従って、本発明は上記従来技術の問題点に鑑み、灰を溶融することなく重金属類を揮散分離でき、重金属類の除去性能を向上させることを可能とした焙焼炉の灰処理方法及び焙焼設備を提供することを目的とする。
【課題を解決するための手段】
【0008】
そこで、本発明はかかる課題を解決するために、
重金属類を含有する被処理物を、塩素含有物質とともに還元性雰囲気に保持された焙焼炉にて融点以下の温度で加熱し、前記重金属類を塩化物化した後に揮散させて分離除去する重金属類の焙焼処理方法において、
前記焙焼炉より前段若しくは該焙焼炉の上流側で、前記被処理物に塩基度調整剤を添加するようにし、前記塩基度調整剤の添加量を、塩基度調整剤添加後の被処理物の塩基度が0.4以下若しくは1.1以上となる添加量としたことを特徴とする。
【0009】
本発明によれば、被処理物の塩基度を0.4以下若しくは1.1以上とすることにより被処理物の融点を高くすることができ、被処理物を溶融することなく重金属類を揮散分離する焙焼処理を行うことが可能となる。
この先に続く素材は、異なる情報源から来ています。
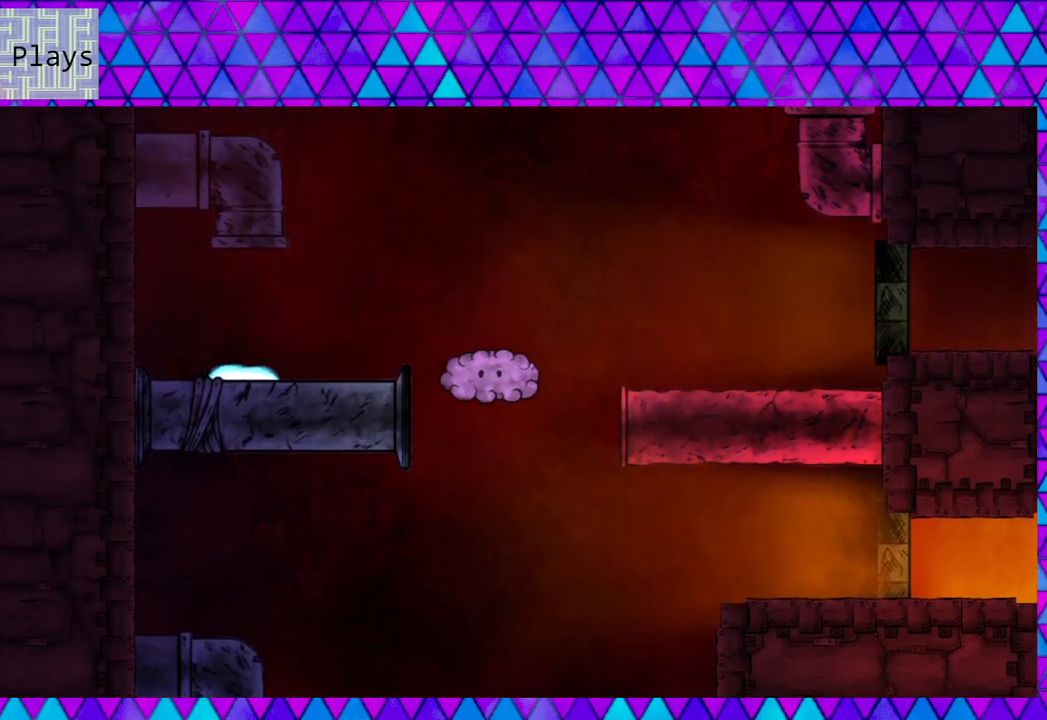
{"buttons": ["DPAD_LEFT"], "right_stick": "center", "events": [[133, "DPAD_LEFT", "down"]]}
即ち、融点の低い被処理物に対しても溶融することなく、例えば950℃以上に加熱することができ、Pb等の重金属類を低減することが可能となる。また、それ以外の被処理物に対しては、例えば1200℃以上の高い温度域での焙焼処理が可能となり、焙焼灰の重金属類除去性能を向上させることが可能となる。
また、本発明によれば、被処理物の融点を高温側に移行させることができるため、焙焼温度範囲が広がるため、温度管理が容易となる。
【0010】
また、前記塩基度調整剤が、SiOを含有する砂若しくは砂利であることを特徴とする。このように、塩基度調整剤としてSiOを含有する砂若しくは砂利を用いることにより、塩基度調整剤が残留する焙焼灰をセメント原料等の資源化材として好適に再利用することが可能となる。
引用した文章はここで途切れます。